Cardinal speaks out
Cardinal Murphy-O'Connor, who has probably only a matter of weeks (or even days) before his successor is named, has thankfully spoken out against the effects on religious freedom of recent anti-discrimination initiatives, as reported below by Fr. Ray Blake. I think the Cardinal does so rather well.
Cardinal; Anti-discrimination legislation limits freedom
Anti-discrimination legislation is being used to limit freedom of religion “in unacceptable ways”, says the head of the Roman Catholic Church in England and Wales.[From Saint Mary Magdalen: Cardinal; Anti-discrimination legislation limits freedom]
In a lecture at Westminster Cathedral on the Church's future, Cardinal Cormac Murphy-O’Connor said the state needed to acquire a better understanding of the contribution and place of faith in British society.
He said: “Legislation on discrimination, much of it good in itself, is now being used to limit freedom of religion in unacceptable ways. The sad and totally needless conflict over the Catholic adoption agencies is one example.
“But that is a symptom of a wider prejudice that sees religious faith as a problem to be contained rather than a social good to be cherished and respected, and which properly and necessarily has a public as well as a private dimension.”
The Cardinal called upon local authorities to give the voluntary sector a “greater and more autonomous” role in the delivery of public services and to see the Church as a “partner in the common good, not an adversary”.

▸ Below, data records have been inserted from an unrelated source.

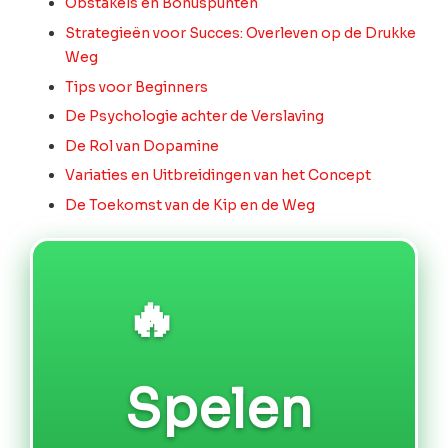
Obstakels en Bonuspunten
Strategieën voor Succes: Overleven op de Drukke
Weg
Tips voor Beginners
De Psychologie achter de Verslaving
De Rol van Dopamine
Variaties en Uitbreidingen van het Concept
De Toekomst van de Kip en de Weg
🔥
Spelen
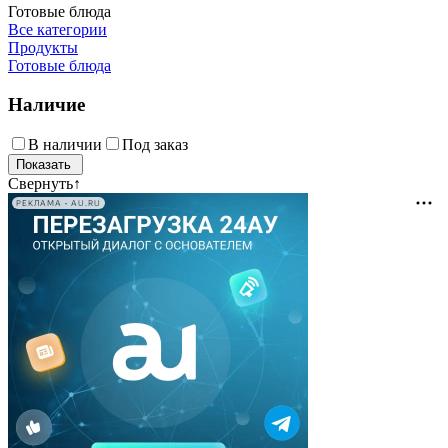
Готовые блюда
Все категории
Продукты
Готовые блюда
Наличие
В наличии
Под заказ
Свернуть
↑
РЕКЛАМА • AU.RU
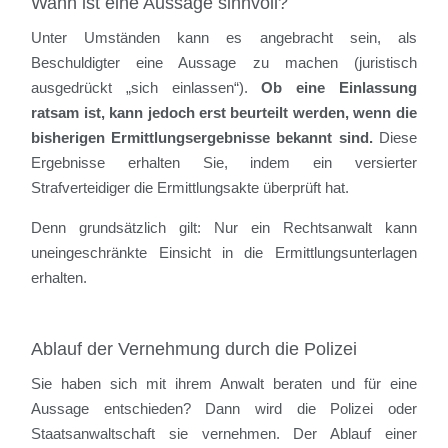
Wann ist eine Aussage sinnvoll?
Unter Umständen kann es angebracht sein, als
Beschuldigter eine Aussage zu machen (juristisch
ausgedrückt „sich einlassen“).
Ob eine Einlassung
ratsam ist, kann jedoch erst beurteilt werden, wenn die
bisherigen Ermittlungsergebnisse bekannt sind.
Diese
Ergebnisse erhalten Sie, indem ein versierter
Strafverteidiger die Ermittlungsakte überprüft hat.
Denn grundsätzlich gilt: Nur ein Rechtsanwalt kann
uneingeschränkte Einsicht in die Ermittlungsunterlagen
erhalten.
Ablauf der Vernehmung durch die Polizei
Sie haben sich mit ihrem Anwalt beraten und für eine
Aussage entschieden? Dann wird die Polizei oder
Staatsanwaltschaft sie vernehmen. Der Ablauf einer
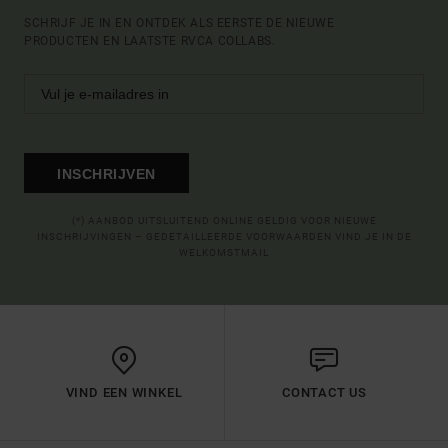
SCHRIJF JE IN EN ONTDEK ALS EERSTE DE NIEUWE
PRODUCTEN EN LAATSTE RVCA COLLABS.
INSCHRIJVEN
(*) AANBOD UITSLUITEND ONLINE GELDIG VOOR NIEUWE
INSCHRIJVINGEN – GEDETAILLEERDE VOORWAARDEN VIND JE IN DE
WELKOMSTMAIL
VIND EEN WINKEL
CONTACT US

He went on to warn that secularism was based on an “impoverished understanding of what it is to be human” and therefore could never fully satisfy human needs.
“Many of the arguments of secularism seek to offer a new and liberated self-sufficient humanism. Yet, I think, they can only end in the death of the human spirit because they are fundamentally reductionist,” he said.
The Church, meanwhile, “must always be an active agent in the creation and building up of a genuinely humane culture” and not given in to drawing pessimistic conclusions about its future.